Here printf command just display two lines, while-read loop read it line by line, updating certain variable, but as soon as control going out of the loop the value of the variable gets lost.

I guess the problem is related to the fact that 'pipe-while-read' statement causes shell to execute the body of the loop in a subprocess, which cannot update the shell variables in the main loop.

If I rewrite the first two lines of code as

 for x in `printf "aaa\nbbb\n" ` ; do

Output:

INSIDE: aaa
INSIDE: bbb
OUTSIDE: bbb

It could be a workaround, but not for my case because in reality I have not 'aaa' and 'bbb' but more complex strings including whitespaces etc.

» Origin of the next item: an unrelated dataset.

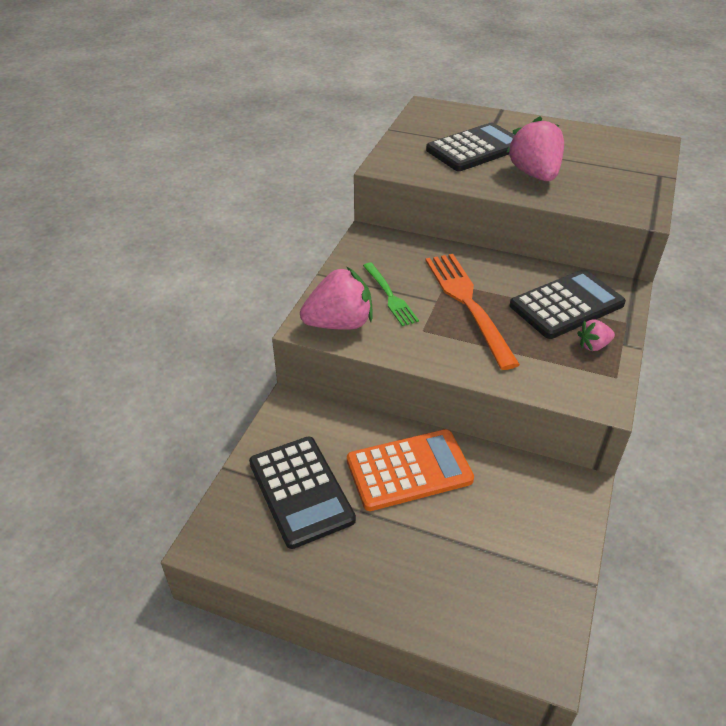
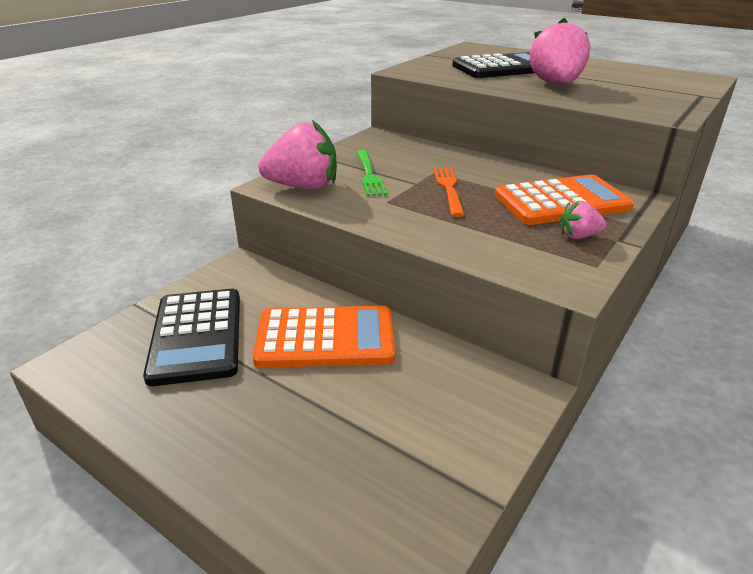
camera: 15 degrees right, 10 degrees down
(467, 303) = (448, 188): orange fork -> orange fork, size x0.58
(566, 305) = (561, 201): black calculator -> orange calculator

Any idea how to tackle the problem, namely: read a command output line by line in a loop and be able to update shell variables?

Thanks.

An excerpt from man bash:

Each command in a pipeline is executed as a separate process (i.e., in a subshell).

And Subshell cannot change the variable in Parent.

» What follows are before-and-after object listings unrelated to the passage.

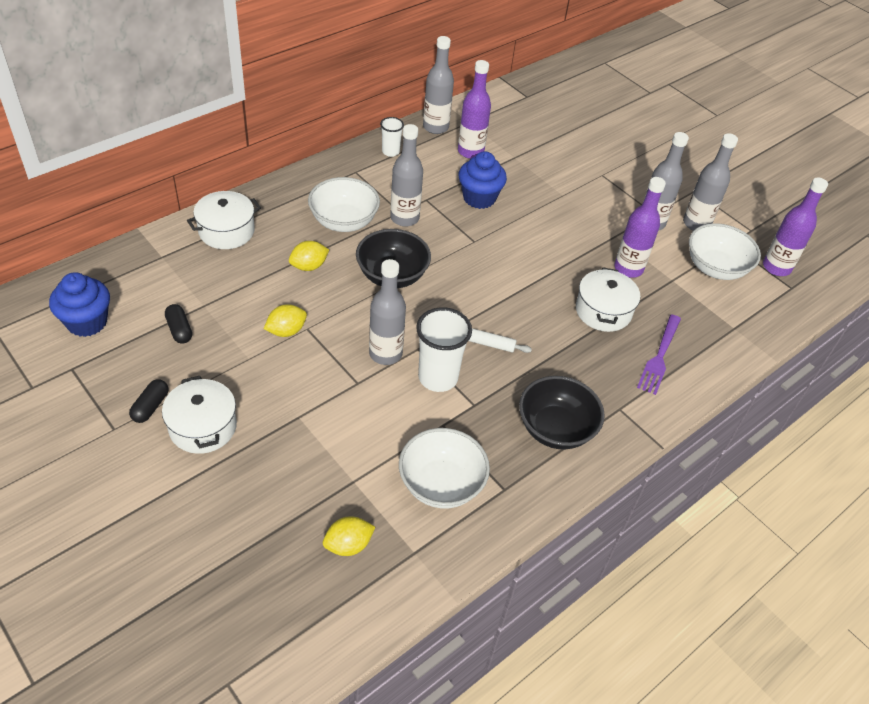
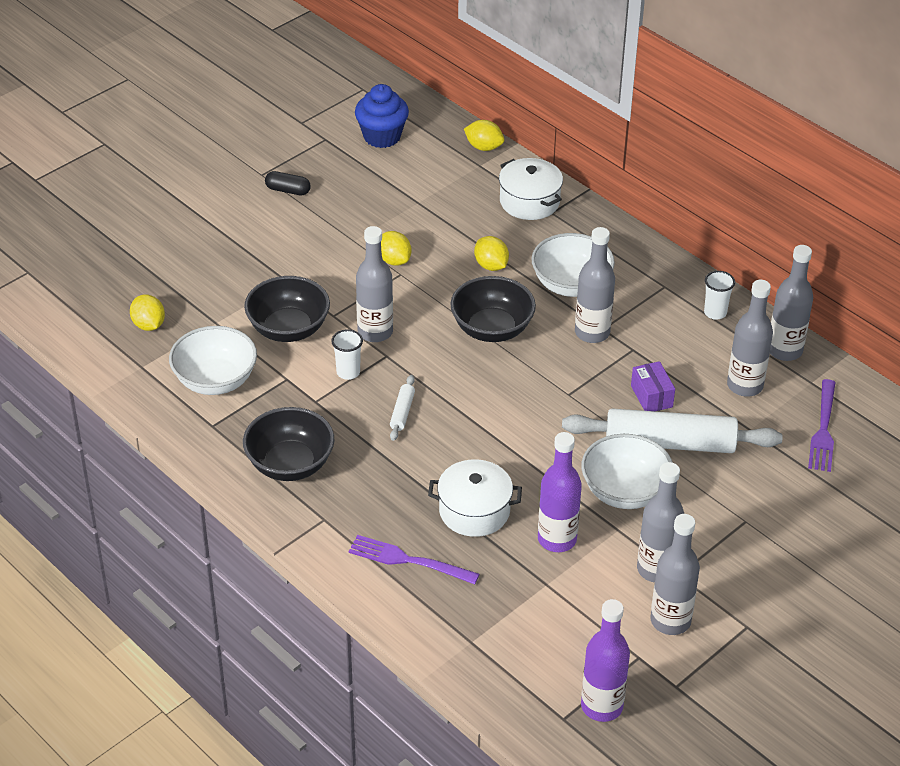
camera: 90 degrees right, 5 degrees down
(135, 250) = (484, 147): none -> yellow lemon
(179, 330) = (383, 192): black capsule -> none
(203, 427) = (268, 224): white pot -> none
(372, 419) = (288, 329): none -> black bowl
(438, 378) = (348, 372): white cup -> white cup, size x0.55
(470, 152) = (744, 386): purple bottle -> grey bottle
(479, 198) = (651, 396): blue cupcake -> purple box
(515, 125) = (823, 429): none -> purple fork
(528, 197) = (670, 443): none -> white rolling pin
(715, 268) = (582, 633): white bowl -> white bowl (624, 492)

One of the possible Solution is:

IFS='\n'
while read x ; do
   y=${x}
   echo "INSIDE: ${y}"
done <<EOT
aaa
bbb
EOT
echo "OUTSIDE: ${y}"

Or if the input is a file:

IFS='\n'
while read x ; do
   y=${x}
   echo "INSIDE: ${y}"
done < /path/to/file
echo "OUTSIDE: ${y}"

This reads one line at a time, and doesn't have any issue with spaces.

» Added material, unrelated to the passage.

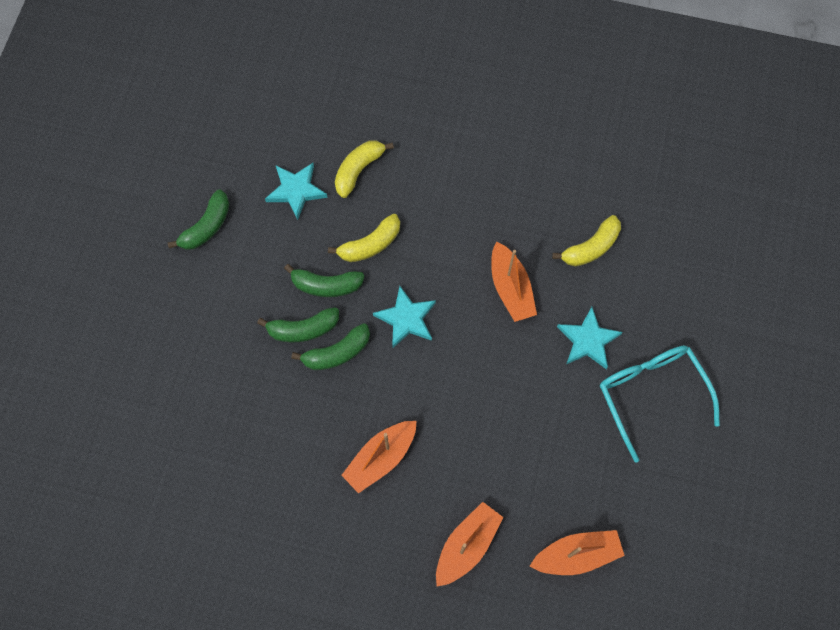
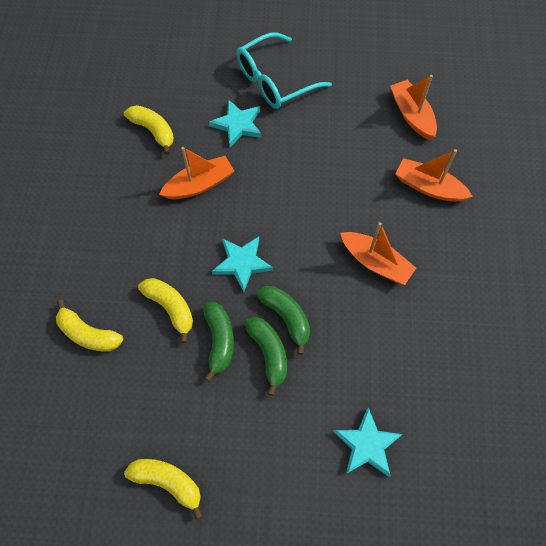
camera: 100 degrees left, 5 degrees down
(207, 226) = (168, 482): green banana -> yellow banana
(296, 190) = (116, 393): turquoise star -> turquoise star (367, 445)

You can get rid of the pipe-into-while by using process substitution instead:

while read x ; do
    y=$x
    echo "INSIDE: $y"
done < <(printf "aaa\nbbb\n")
echo "OUTSIDE: $y"

Alternatively, if your input is in a file, you can redirect it into while:

while read x ; do
    y=$x
    echo "INSIDE: $y"
done < file
echo "OUTSIDE: $y"